— ABOUT THIS TASK —
Using the article below on the Massachusetts life sciences industry, answer these questions:
(a) How much did Massachusetts-based life science companies raise in the first two quarters of 2021?
(b) Who is the CEO of MassBio?
(c) Which hospital is described as one of the best teaching hospitals in the world?

#### DOCUMENT EXTRACT

CAMBRIDGE, MA–The Life Sciences industry is growing rapidly all over the world, especially since the COVID-19 Pandemic started. The state of Massachusetts has been leading the way for the past decade, throughout not only the country, but the world. Massachusetts based Life Science companies raised $4.3 billion in the first two quarters of 2021, compared to $5.8 billion in the whole of 2020. So what is behind this growth? Is there still more room to grow? What can be done to ensure growth continues?
The CEO of MassBio (a non-profit focused on providing services to Life Science companies in the state) Joe Boncore says Massachusetts’s growth is thanks to “a unique combination of world-class universities, academic medical centers, talent, established investors, and support from government.” Harvard, M.I.T, Northeastern, Boston College, and Boston University are just some of the world famous educational institutions that call Massachusetts home. Massachusetts General Hospital is considered one of the best teaching hospitals in the world.

########
#### EXTRACTED MATERIAL

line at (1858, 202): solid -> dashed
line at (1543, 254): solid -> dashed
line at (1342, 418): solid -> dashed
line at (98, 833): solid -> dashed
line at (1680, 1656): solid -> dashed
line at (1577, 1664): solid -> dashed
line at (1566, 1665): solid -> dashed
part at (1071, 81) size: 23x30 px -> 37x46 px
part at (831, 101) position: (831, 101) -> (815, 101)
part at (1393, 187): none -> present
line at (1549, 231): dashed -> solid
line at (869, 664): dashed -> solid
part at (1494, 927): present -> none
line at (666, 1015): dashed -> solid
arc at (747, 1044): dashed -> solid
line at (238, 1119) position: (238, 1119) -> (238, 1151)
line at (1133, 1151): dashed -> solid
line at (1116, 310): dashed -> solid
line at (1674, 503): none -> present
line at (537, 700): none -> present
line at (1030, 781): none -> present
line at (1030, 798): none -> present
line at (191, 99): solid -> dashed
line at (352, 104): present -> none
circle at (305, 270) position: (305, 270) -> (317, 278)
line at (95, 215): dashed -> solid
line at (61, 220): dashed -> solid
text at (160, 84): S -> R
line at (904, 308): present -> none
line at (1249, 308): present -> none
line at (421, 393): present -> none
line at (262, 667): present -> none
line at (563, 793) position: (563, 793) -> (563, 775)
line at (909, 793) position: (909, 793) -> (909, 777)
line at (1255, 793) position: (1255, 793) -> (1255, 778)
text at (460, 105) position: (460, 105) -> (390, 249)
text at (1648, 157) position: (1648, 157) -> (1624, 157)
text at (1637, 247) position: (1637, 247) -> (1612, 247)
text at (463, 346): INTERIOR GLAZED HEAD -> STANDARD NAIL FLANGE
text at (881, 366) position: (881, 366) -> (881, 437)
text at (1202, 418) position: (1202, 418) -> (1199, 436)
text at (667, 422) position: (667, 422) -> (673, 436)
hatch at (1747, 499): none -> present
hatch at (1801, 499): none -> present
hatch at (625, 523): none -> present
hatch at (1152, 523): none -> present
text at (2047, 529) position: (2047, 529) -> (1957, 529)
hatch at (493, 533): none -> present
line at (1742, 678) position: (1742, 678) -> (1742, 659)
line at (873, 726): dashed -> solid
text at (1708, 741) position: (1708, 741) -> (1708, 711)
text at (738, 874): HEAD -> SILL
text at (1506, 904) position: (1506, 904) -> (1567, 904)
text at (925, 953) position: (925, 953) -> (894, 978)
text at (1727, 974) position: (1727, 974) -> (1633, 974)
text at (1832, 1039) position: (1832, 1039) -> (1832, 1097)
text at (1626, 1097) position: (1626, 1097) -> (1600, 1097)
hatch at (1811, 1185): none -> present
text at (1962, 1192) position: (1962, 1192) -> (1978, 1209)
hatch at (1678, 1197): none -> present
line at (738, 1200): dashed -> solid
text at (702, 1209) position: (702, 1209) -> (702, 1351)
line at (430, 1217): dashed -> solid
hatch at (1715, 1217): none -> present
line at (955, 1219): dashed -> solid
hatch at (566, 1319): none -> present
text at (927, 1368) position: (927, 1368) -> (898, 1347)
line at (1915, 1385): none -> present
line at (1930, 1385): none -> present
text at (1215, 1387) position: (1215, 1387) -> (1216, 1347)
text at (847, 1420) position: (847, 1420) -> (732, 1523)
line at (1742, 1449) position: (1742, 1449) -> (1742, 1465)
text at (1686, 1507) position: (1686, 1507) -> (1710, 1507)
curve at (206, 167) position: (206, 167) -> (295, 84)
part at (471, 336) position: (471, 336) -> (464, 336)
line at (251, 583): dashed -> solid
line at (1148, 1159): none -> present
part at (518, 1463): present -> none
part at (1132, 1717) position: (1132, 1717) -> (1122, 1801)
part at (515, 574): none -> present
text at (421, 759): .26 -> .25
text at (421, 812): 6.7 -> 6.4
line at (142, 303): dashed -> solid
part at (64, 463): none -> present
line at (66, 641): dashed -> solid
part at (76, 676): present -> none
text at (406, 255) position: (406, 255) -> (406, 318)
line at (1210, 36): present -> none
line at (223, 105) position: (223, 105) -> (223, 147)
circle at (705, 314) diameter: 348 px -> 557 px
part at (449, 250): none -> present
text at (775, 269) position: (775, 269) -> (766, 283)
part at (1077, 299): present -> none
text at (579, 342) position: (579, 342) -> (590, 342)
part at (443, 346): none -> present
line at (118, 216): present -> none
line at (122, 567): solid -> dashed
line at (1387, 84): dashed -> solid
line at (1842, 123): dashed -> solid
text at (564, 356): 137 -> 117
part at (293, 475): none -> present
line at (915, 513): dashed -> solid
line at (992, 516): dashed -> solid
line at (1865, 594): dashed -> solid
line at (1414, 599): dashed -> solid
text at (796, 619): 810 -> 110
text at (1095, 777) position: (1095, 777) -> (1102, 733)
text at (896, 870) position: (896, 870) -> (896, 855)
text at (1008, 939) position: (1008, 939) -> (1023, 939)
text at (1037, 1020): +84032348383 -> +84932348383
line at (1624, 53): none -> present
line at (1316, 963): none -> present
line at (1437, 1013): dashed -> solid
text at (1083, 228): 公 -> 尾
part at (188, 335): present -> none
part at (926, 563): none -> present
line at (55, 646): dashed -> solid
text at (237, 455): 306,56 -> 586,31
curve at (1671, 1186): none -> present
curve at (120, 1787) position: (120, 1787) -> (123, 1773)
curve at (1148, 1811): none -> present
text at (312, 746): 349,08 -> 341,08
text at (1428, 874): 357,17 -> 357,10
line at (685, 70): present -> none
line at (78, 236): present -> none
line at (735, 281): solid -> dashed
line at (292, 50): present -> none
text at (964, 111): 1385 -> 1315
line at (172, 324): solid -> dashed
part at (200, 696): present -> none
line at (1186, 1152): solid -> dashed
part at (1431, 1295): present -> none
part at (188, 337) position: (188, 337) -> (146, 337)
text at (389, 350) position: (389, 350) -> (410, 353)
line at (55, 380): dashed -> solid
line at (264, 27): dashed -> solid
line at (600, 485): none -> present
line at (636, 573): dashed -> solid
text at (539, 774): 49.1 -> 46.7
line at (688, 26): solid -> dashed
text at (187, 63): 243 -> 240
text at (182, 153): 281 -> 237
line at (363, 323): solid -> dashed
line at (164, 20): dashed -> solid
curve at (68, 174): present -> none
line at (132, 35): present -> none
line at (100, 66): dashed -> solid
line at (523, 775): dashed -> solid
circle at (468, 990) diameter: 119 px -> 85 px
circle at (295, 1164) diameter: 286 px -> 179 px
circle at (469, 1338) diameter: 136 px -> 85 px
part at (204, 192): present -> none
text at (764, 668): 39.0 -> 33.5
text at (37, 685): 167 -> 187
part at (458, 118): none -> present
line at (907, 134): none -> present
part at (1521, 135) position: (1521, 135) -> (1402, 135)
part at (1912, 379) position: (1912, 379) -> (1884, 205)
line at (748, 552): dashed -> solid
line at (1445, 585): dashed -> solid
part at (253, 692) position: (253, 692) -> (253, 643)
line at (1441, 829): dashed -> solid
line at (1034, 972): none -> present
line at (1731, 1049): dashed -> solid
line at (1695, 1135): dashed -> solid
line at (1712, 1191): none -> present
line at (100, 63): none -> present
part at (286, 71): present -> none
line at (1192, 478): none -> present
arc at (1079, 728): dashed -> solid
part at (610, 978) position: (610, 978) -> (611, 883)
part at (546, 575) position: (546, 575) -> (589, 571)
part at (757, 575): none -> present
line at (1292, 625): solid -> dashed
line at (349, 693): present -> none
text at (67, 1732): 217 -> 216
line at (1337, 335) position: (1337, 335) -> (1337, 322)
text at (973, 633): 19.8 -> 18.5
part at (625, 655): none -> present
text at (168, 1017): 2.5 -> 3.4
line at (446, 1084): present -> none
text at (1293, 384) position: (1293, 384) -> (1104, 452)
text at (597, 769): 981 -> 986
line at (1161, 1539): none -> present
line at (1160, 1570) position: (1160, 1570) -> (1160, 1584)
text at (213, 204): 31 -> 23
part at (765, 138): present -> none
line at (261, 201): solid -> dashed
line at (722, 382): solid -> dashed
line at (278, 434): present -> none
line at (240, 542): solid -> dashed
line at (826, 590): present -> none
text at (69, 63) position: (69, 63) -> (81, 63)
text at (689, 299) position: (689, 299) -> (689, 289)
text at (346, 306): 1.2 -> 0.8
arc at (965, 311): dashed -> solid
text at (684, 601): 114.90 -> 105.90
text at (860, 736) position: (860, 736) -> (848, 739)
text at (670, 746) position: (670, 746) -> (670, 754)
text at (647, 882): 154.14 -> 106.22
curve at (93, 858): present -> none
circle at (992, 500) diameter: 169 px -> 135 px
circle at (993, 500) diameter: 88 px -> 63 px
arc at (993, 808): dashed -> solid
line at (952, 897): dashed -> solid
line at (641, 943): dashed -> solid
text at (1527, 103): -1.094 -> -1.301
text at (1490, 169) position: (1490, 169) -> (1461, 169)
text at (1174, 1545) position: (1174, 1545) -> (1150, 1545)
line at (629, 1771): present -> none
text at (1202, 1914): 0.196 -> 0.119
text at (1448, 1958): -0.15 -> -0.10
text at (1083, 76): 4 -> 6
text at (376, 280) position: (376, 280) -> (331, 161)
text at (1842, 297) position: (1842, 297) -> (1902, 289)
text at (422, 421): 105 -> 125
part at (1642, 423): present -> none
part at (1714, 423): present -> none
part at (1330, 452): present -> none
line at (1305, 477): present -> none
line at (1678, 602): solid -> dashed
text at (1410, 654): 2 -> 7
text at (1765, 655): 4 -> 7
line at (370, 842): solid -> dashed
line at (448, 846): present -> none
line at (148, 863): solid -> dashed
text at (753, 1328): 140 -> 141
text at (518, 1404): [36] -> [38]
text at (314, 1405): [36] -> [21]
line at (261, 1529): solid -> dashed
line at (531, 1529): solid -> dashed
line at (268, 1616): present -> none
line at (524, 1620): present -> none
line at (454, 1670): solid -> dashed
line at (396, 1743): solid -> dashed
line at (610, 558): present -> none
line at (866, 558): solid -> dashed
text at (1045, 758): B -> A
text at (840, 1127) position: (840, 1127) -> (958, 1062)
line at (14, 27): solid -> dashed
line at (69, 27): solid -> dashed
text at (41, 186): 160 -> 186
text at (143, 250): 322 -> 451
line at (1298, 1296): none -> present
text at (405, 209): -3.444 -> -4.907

########

— OUTPUT BELOW —
(a) $4.3 billion
(b) Joe Boncore
(c) Massachusetts General Hospital